## Directive A
Edit the herbarium catalog records from the line that has "family: Loranthaceae" through the line that has "country: Martinique", rewriting "collectors" as "collected by" and leaving everything else unchanged. Return only those lines.

## Text block
◆ ◆ ◆ ◆

For example, with longevity risk if the client does not address long term financial planning with an appropriate time frame, he or she might run out of money in later years or face a significant and avoidable need to cut back lifestyle expenses. In other instances, financial planning is an essential component of the estate planning itself. For example, asset location decisions to maximize income and estate tax benefits of a more sophisticated trust plan are critical to the success of that plan.  

The bottom line is that for a myriad of reasons the likely success of an estate plan may depend on having a financial advisor as a member of a collaborative planning team. Surprisingly, even wealth clients may have not focused on a primary financial advisor and have not had any financial professional acting as an integral part of their planning team. Many clients have accounts randomly scattered at many different institutions with no integrated plan. Rather than the attorney or CPA recommending a single advisor, they might consider recommending three advisors, so that the client can choose for themselves who they wish to work with.  When this is done clients frequently ask, “What do I ask wealth managers when we interview them?” The following checklist is designed to help clients interview and select a wealth advisor suitable for their needs. Since this checklist is generic it will often be advantageous for the attorney or CPA making the referrals to tailor it somewhat to the clients particular circumstances.

◆ ◆ ◆ ◆

[Dataset records]
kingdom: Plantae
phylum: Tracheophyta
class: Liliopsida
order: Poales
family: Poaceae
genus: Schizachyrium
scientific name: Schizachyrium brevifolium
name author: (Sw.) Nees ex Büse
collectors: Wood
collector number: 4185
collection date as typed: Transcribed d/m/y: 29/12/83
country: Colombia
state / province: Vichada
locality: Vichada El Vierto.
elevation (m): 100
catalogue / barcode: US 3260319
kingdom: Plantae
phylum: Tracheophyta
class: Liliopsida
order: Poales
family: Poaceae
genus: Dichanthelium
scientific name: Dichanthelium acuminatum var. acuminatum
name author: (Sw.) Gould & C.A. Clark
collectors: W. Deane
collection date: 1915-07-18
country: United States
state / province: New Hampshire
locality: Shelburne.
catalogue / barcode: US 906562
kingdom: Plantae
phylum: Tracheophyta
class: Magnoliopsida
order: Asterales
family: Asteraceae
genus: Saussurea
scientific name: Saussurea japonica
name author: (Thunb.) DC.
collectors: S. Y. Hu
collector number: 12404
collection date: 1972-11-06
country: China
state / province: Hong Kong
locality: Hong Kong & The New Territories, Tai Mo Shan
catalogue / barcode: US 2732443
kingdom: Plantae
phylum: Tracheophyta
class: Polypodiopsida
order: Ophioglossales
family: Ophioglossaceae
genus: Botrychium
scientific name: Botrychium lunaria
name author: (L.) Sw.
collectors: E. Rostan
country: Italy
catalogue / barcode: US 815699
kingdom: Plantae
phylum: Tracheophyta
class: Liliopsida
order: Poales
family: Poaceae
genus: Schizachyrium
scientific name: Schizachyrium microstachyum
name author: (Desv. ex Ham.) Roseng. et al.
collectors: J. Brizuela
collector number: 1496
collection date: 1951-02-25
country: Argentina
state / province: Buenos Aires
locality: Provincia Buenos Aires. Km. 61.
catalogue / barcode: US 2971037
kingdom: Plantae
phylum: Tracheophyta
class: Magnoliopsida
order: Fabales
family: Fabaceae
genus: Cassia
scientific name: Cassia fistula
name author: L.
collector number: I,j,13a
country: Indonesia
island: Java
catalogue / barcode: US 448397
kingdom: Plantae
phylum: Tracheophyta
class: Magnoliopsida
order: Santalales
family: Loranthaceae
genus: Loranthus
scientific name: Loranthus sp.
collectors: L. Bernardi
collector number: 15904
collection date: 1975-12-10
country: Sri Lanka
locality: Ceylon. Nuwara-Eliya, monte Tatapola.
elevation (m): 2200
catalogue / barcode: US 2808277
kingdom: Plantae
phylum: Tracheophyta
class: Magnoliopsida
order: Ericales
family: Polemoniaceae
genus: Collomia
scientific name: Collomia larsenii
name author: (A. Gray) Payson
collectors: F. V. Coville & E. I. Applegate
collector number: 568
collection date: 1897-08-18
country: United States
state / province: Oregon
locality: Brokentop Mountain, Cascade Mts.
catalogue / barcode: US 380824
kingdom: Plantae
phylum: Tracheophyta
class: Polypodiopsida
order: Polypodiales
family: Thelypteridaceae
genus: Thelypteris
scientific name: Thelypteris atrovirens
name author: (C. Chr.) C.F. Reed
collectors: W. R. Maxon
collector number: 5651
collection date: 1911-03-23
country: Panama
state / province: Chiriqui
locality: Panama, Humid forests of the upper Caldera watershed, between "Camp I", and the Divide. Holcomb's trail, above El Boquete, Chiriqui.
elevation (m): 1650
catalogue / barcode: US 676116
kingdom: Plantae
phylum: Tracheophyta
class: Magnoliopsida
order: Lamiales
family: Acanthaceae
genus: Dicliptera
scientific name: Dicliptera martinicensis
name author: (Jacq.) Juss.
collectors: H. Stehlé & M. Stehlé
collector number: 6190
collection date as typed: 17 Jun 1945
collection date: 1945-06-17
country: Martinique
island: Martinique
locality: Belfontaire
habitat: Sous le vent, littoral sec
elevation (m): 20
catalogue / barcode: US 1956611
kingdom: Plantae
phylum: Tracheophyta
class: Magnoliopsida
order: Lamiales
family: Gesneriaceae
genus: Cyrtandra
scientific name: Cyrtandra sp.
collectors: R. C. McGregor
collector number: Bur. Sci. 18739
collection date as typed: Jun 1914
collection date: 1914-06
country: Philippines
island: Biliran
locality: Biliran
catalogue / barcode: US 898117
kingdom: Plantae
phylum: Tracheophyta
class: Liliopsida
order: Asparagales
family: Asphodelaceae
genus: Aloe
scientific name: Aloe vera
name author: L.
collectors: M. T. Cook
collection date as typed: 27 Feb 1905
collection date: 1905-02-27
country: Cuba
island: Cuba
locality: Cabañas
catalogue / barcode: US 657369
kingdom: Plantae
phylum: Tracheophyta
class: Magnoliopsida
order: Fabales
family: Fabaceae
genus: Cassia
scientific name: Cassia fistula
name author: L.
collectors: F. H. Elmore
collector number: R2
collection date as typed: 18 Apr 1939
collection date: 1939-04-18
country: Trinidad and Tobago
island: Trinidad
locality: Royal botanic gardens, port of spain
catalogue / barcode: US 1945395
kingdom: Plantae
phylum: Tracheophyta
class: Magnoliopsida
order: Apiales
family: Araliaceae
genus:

◆ ◆ ◆ ◆

## Directive B
In the passage on estate planning, what is the checklist designed to help clients do?

## Expected output A
family: Loranthaceae
genus: Loranthus
scientific name: Loranthus sp.
collected by: L. Bernardi
collector number: 15904
collection date: 1975-12-10
country: Sri Lanka
locality: Ceylon. Nuwara-Eliya, monte Tatapola.
elevation (m): 2200
catalogue / barcode: US 2808277
kingdom: Plantae
phylum: Tracheophyta
class: Magnoliopsida
order: Ericales
family: Polemoniaceae
genus: Collomia
scientific name: Collomia larsenii
name author: (A. Gray) Payson
collected by: F. V. Coville & E. I. Applegate
collector number: 568
collection date: 1897-08-18
country: United States
state / province: Oregon
locality: Brokentop Mountain, Cascade Mts.
catalogue / barcode: US 380824
kingdom: Plantae
phylum: Tracheophyta
class: Polypodiopsida
order: Polypodiales
family: Thelypteridaceae
genus: Thelypteris
scientific name: Thelypteris atrovirens
name author: (C. Chr.) C.F. Reed
collected by: W. R. Maxon
collector number: 5651
collection date: 1911-03-23
country: Panama
state / province: Chiriqui
locality: Panama, Humid forests of the upper Caldera watershed, between "Camp I", and the Divide. Holcomb's trail, above El Boquete, Chiriqui.
elevation (m): 1650
catalogue / barcode: US 676116
kingdom: Plantae
phylum: Tracheophyta
class: Magnoliopsida
order: Lamiales
family: Acanthaceae
genus: Dicliptera
scientific name: Dicliptera martinicensis
name author: (Jacq.) Juss.
collected by: H. Stehlé & M. Stehlé
collector number: 6190
collection date as typed: 17 Jun 1945
collection date: 1945-06-17
country: Martinique

## Expected output B
Interview and select a wealth advisor suitable for their needs.